Fantasy Life, July 4 2004

"You've had a big fantasy life since you were a little girl. But I'd like to convince you how much more interesting reality is."

And I also heard : "You have a rather naive and even infantile behavior, stemming from living in your own private world---rather difficult but charming too."

---Opinions from boyfriends I could never neatly refute at the time. Maybe I didn't need to. Fantasy can fuel the reality, whatever you decide to manifest. Mom didn't send me to college, to Europe, to New York. Fantasy is what urged me on. And then indeed you do have an interesting reality.

But otherwise, I beg to differ, looking back, on how very bloody interesting "reality" can be. Punching the time clock and paying the rent, working overtime to be beautiful be smart and be all things a single girl can be.

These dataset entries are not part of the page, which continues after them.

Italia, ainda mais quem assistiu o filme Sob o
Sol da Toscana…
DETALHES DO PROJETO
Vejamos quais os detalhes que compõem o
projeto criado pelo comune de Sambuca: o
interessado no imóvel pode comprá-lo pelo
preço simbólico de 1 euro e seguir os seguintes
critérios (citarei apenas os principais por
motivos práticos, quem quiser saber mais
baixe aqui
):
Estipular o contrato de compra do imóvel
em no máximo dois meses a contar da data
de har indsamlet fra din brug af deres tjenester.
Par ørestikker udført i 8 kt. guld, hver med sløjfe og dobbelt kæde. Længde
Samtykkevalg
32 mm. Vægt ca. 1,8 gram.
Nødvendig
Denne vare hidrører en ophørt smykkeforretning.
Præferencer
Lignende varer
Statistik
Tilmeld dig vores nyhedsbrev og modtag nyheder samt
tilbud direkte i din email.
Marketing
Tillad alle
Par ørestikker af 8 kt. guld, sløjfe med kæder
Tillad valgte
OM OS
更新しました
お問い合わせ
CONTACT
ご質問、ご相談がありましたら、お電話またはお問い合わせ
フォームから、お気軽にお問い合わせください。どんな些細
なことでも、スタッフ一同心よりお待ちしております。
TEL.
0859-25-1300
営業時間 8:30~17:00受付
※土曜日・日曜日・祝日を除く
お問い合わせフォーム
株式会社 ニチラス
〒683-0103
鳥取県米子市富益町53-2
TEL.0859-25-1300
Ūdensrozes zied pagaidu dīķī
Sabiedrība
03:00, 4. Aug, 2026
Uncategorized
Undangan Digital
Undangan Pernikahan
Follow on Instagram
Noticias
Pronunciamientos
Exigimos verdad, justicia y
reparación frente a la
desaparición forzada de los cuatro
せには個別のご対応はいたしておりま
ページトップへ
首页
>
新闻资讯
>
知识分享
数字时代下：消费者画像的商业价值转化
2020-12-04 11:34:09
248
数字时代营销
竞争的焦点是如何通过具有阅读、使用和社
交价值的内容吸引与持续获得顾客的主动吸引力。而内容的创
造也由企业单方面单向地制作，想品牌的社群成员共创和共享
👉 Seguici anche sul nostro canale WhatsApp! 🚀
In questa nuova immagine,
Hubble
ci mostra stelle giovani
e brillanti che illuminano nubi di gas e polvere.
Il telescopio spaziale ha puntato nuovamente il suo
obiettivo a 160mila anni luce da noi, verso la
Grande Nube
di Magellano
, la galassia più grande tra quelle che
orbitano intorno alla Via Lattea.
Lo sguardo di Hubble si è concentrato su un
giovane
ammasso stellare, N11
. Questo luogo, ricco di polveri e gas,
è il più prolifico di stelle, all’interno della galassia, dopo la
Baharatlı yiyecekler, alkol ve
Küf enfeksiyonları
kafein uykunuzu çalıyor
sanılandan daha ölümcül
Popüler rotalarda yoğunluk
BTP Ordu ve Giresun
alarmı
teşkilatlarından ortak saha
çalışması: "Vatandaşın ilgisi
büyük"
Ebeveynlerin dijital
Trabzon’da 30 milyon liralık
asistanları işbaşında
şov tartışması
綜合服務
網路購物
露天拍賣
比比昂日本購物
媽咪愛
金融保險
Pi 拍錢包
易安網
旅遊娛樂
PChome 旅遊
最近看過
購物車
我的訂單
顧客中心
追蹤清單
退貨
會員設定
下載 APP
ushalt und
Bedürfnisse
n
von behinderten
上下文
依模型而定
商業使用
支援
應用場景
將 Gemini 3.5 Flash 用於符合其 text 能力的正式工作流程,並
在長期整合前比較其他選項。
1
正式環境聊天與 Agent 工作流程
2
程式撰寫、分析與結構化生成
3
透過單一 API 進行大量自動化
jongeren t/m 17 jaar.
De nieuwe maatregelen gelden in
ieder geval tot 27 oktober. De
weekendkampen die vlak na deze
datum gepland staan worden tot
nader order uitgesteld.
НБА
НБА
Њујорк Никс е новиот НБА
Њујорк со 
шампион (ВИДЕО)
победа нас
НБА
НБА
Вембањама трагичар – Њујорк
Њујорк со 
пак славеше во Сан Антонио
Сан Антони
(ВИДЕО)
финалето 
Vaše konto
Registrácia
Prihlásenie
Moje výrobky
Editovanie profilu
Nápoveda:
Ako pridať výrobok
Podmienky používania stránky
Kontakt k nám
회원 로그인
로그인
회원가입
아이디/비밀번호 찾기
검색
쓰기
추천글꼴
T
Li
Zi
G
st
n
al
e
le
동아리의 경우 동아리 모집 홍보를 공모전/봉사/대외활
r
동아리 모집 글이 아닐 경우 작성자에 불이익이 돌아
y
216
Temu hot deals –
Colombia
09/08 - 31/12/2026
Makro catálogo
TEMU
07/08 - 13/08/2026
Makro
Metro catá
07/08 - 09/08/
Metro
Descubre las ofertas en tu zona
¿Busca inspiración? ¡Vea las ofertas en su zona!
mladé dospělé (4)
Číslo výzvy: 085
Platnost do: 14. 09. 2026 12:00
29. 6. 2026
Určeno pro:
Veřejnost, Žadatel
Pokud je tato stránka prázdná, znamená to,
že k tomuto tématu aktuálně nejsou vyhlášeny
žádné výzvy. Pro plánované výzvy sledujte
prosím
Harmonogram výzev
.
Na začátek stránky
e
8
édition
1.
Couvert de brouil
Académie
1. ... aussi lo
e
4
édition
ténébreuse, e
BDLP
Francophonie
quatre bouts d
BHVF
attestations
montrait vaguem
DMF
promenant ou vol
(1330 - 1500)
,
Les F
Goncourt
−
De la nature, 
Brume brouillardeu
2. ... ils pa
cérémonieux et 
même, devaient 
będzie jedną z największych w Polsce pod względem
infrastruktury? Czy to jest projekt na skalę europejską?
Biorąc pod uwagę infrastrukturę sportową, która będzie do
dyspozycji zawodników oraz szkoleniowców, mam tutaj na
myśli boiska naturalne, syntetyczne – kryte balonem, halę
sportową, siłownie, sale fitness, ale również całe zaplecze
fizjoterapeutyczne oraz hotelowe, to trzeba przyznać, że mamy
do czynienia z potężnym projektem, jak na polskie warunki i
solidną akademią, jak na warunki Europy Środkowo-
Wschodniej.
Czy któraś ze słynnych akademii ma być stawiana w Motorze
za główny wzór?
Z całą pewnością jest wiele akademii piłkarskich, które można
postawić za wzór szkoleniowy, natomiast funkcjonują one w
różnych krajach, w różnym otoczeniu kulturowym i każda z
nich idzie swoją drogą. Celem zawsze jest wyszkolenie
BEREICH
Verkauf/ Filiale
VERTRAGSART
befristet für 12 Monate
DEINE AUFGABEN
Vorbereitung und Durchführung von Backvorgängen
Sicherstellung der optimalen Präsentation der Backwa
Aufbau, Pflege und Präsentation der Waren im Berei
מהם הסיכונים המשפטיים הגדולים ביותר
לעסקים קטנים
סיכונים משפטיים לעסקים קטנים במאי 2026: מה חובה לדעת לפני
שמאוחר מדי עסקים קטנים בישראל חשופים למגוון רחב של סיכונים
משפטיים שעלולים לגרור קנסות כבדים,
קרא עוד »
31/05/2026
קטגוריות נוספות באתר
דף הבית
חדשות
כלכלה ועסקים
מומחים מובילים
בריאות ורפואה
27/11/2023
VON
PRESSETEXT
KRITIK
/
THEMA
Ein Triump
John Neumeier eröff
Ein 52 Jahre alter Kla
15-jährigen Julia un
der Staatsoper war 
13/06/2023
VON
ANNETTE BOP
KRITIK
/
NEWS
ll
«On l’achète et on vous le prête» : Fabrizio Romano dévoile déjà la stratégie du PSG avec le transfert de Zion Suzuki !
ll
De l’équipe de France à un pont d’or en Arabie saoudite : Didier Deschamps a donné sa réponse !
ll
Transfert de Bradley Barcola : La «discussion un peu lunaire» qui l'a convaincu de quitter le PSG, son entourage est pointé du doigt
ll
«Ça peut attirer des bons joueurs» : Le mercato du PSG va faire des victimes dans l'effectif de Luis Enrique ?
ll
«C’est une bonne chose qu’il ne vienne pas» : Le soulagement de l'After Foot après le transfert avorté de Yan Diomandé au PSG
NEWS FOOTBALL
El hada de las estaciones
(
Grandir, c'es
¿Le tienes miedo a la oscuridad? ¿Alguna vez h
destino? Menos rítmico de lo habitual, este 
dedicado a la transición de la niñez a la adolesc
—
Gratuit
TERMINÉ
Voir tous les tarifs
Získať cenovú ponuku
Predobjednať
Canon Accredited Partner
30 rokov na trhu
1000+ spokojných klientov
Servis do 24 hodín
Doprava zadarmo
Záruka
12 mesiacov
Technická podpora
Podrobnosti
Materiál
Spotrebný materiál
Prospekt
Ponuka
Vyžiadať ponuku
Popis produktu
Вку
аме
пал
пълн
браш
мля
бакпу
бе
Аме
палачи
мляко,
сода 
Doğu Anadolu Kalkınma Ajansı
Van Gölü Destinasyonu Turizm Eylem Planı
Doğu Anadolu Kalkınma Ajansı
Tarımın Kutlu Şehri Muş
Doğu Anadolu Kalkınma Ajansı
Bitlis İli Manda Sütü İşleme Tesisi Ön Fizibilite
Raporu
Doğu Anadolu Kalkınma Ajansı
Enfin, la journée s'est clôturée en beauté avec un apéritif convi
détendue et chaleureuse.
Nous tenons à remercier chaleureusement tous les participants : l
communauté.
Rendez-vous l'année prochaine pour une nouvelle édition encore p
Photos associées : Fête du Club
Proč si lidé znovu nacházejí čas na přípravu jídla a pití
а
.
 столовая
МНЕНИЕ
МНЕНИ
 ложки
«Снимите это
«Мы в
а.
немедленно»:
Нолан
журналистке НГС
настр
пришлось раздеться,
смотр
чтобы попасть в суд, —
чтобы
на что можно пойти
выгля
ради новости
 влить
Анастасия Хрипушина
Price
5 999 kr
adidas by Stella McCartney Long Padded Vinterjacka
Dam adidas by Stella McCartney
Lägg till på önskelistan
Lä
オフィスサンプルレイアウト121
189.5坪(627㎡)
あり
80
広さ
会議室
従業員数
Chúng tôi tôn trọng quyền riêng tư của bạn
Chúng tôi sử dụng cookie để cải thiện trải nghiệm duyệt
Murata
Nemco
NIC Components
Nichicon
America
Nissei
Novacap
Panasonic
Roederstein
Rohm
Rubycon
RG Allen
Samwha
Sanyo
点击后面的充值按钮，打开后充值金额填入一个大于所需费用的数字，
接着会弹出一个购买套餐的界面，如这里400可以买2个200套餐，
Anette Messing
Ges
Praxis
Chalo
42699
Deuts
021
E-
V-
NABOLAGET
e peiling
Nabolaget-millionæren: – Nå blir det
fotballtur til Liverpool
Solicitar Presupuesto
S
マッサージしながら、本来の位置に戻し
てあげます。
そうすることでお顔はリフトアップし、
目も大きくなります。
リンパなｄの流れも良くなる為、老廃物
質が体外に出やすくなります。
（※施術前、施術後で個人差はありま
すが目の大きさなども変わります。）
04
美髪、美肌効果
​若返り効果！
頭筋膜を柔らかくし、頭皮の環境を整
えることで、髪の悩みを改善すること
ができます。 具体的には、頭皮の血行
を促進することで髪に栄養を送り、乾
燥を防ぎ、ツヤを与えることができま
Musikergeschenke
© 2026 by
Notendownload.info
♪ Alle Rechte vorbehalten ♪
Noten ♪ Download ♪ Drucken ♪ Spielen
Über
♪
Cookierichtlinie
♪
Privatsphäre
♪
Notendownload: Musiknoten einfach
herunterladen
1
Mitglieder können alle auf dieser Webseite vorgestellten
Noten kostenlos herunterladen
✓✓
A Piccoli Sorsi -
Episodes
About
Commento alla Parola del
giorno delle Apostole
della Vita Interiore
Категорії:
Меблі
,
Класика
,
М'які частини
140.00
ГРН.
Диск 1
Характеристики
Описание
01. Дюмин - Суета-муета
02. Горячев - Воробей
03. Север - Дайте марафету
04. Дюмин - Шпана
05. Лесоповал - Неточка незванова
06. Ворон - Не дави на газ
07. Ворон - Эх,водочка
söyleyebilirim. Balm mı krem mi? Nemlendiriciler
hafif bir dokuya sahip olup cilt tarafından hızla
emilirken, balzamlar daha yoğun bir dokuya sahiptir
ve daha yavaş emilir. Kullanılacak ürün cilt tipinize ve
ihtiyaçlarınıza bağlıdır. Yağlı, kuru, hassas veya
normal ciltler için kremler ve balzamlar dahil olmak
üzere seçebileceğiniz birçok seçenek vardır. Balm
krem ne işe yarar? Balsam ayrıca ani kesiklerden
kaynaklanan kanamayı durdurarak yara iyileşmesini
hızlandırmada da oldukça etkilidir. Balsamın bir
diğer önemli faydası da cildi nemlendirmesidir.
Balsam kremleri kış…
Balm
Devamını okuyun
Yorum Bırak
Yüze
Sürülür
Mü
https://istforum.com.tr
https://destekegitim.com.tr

Get the painting down after the job, mapping out the most important thing in your life in the downswing, such a downswing, my feet hurt so much I had surgery on them both by the time I was 33.

I had plenty around to remind me just what reality is all about. You bet I had my fantasies!

Still, I was shocked that they knew I was in so deep. I never told them. Somehow they knew and I suspect it was art work which gave it away, not just my personality. It is a double-edged sword, the source of intrigue and narration in art, but also the source of vexation for those who want control. Over you. Or at least cooperation!

So I wondered if my inner life could be doing me harm. You do hear that women want Prince Charming or certain situations that don't exist. This is a topic for many articles in Cosmo or other magazines. My good pal Hitchcock once wrote on a card to me "She Married the Price of No Prince." This is in my collection now of great quotations.

I did wake up one day, after being married for a while and realized that hey, I didn't have all these private dreams and scenarios anymore running my life like I used to. There are still some, but not to the degree that there once was.

But people I cannot tell you that this is altogether better in every single way. Dreams have their function and you can't always be the editor. Along with the good will be some bad byproduct, but gee there was some fabulous good.

It's like a grand screenplay for your life. Some of it way is too expensive to produce and no doubt too self-indulgent. But at least you've got the story board. I am so glad I had that at least.

In a way painting, at least at the start, functioned right out of my fantasies, an attempt to communicate what was inside, my big stories, made up of atmosphere and possibilities. It sounds all intangible but once the painting is there, it isn't at all. It can be the best of reality.

Sure, it may have created some dry spells in the romance department, and some bizarre whims and predicaments, but I am not so convinced that it would all pan out any differently without them. Save for not as much fun. At least I had that beauty of romance in my head, then sometimes transformed into the art, or sometimes not.

Sometimes it remained a private partner, but since it was all mine, it was no less real. I could count on that.